J’ai fondé Crystal Viper en 2003, mais les premières années, c’était plutôt un simple projet, car il était difficile de trouver des musiciens avec lesquels je pouvais jouer, en matière de Heavy Metal traditionnel, ce n’était alors pas si facile à trouver. J’ai trouvé ces bonnes personnes ici en Pologne.

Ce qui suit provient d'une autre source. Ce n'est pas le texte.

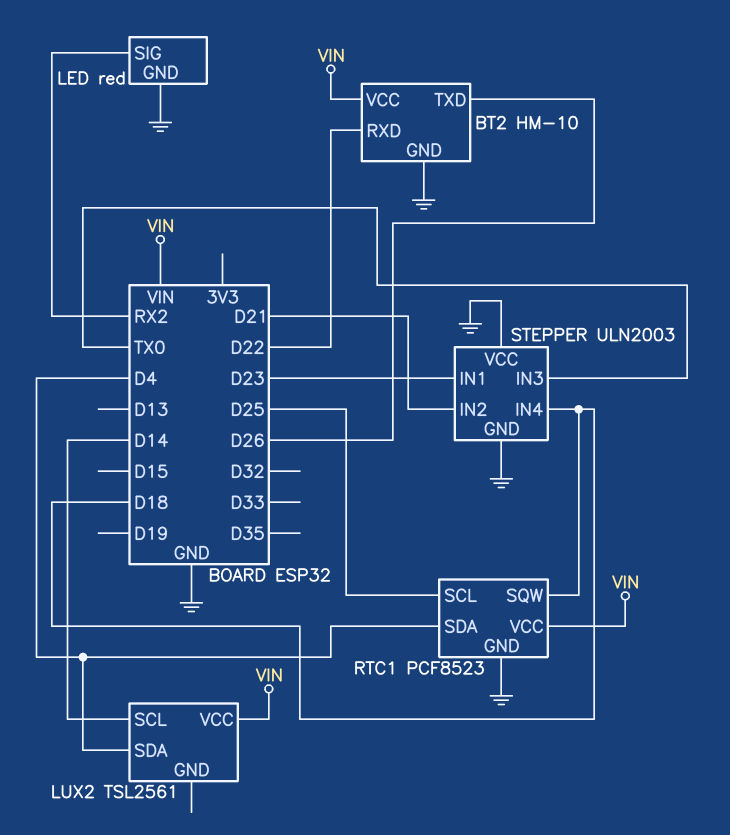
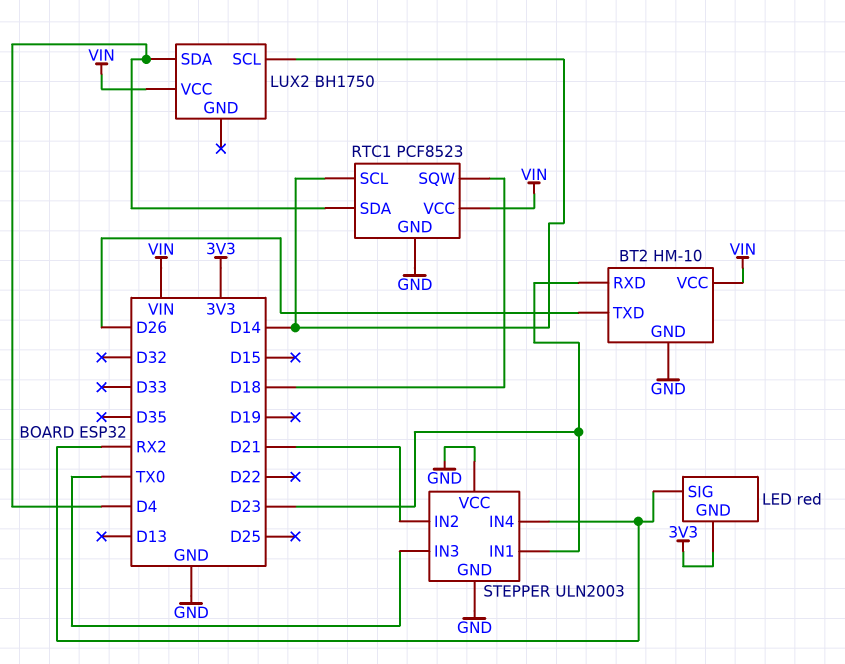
BT2 pin RXD: D22 -> D23
LED pin GND: GND -> 3V3
LUX2: TSL2561 -> BH1750
RTC1 pin SCL: D25 -> D14
STEPPER pin IN4: D18 -> RX2

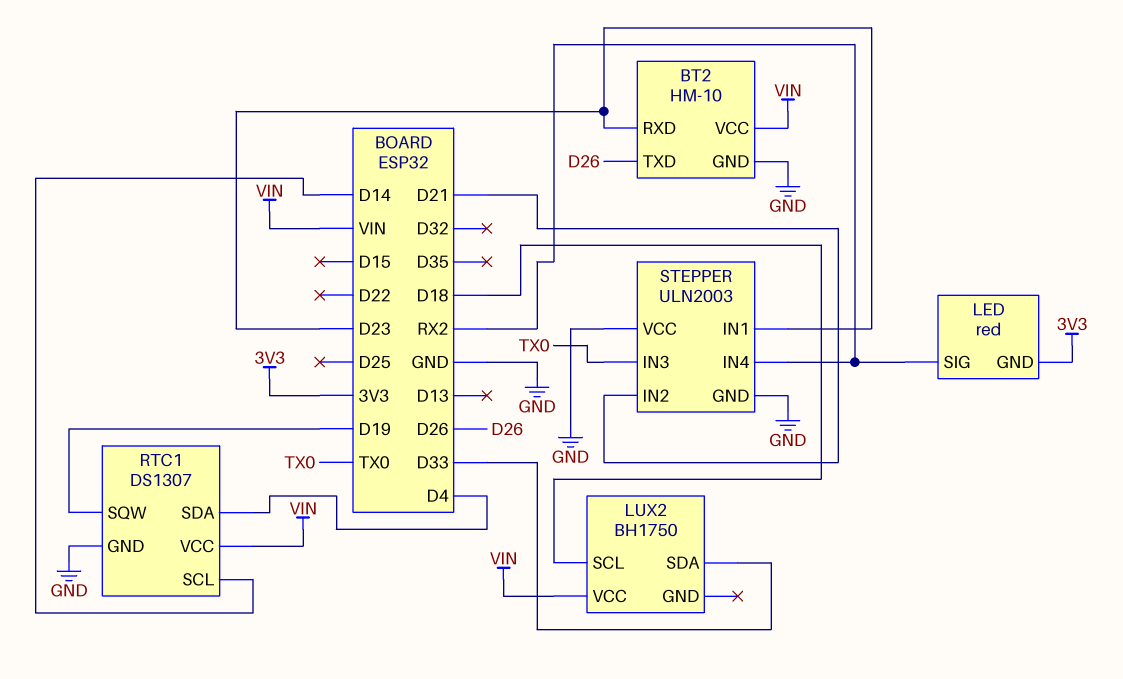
LUX2 pin SCL: D14 -> D18
LUX2 pin SDA: D4 -> D33
RTC1: PCF8523 -> DS1307
RTC1 pin SQW: D18 -> D19

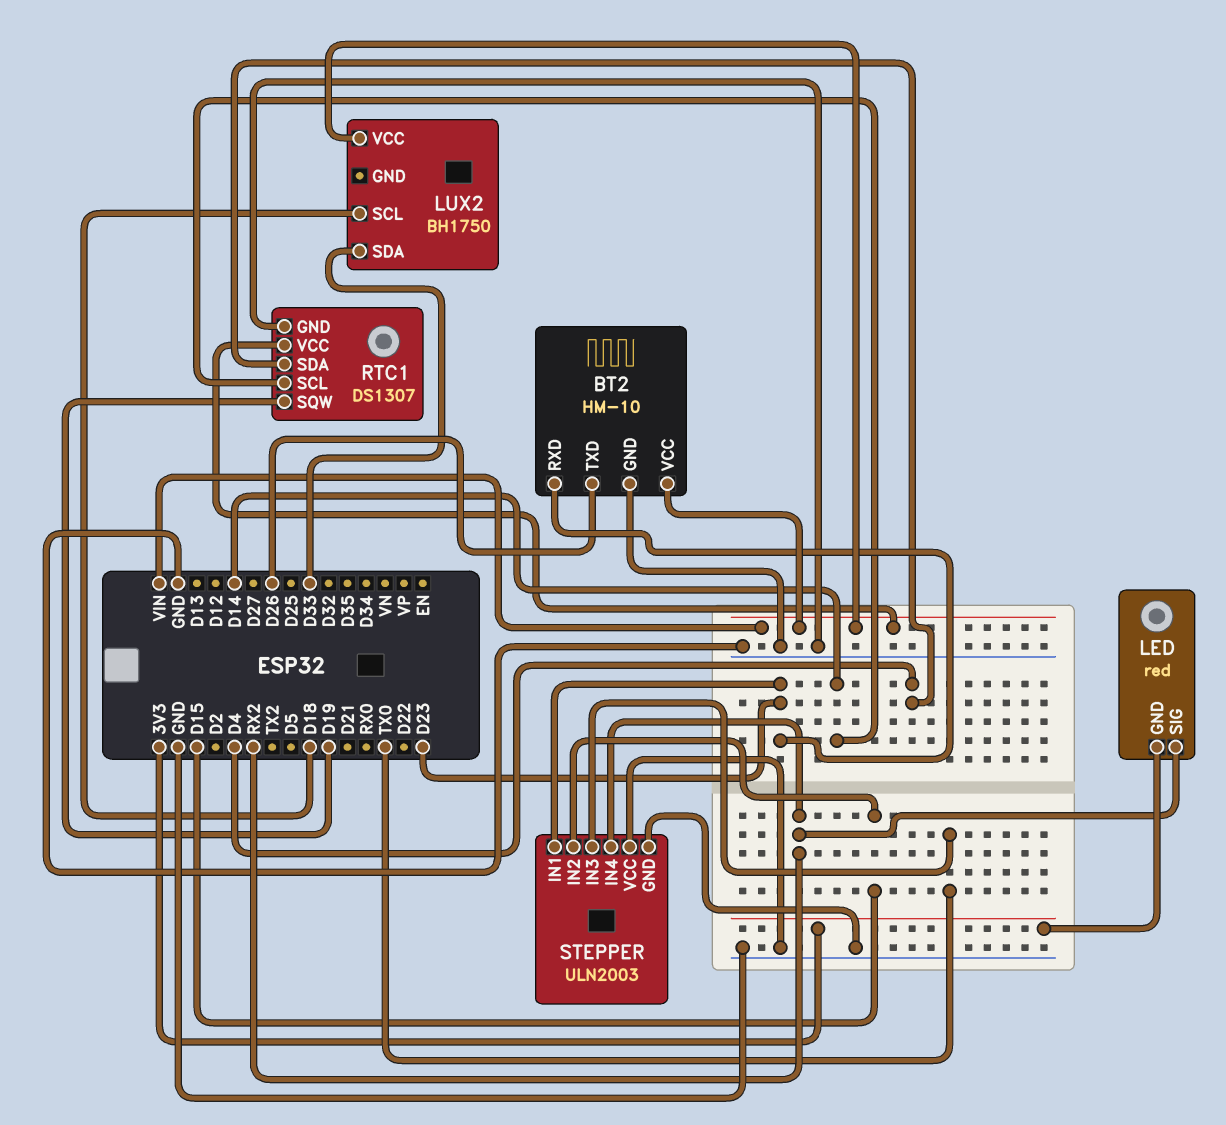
STEPPER pin IN2: D21 -> D15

Nous avons sorti notre premier album en 2007, et pour te le faire en avance rapide, nous sommes sur le point de sortir en 2021 notre huitième album studio : The Cult.

Toujours afin de mieux connaître ce qui anime la flamme Heavy Metal de Crystal Viper, quelles sont vos principales influences musicales au sein de Crystal Viper : plutôt des groupes européens de Heavy et de Speed ​​Metal des années 80 ou peut-être davantage « guitar heroes » comme Yngwie Malmsteen, Steve Vaï, ou John Petrucci par exemple, ou bien tout cela réuni ? (sourires)
Je dirais que le style de Crystal Viper est basé et inspiré des groupes de Heavy Metal classique des années 80, oui, ainsi que des groupes qui les ont eux-mêmes inspirés. Il s’agirait à la fois de groupes européens, comme Iron Maiden, Judas Priest et Black Sabbath, l’ensemble de la vague NWOBHM par conséquent, mais aussi des groupes de Métal américain comme Manilla Road, Omen, Virgin Steele ou Manowar. Chacun de nous dans Crystal Viper aime différents « guitar heroes », tu sais. Dans mon cas, ce serait Glenn Tipton et Tony Iommi !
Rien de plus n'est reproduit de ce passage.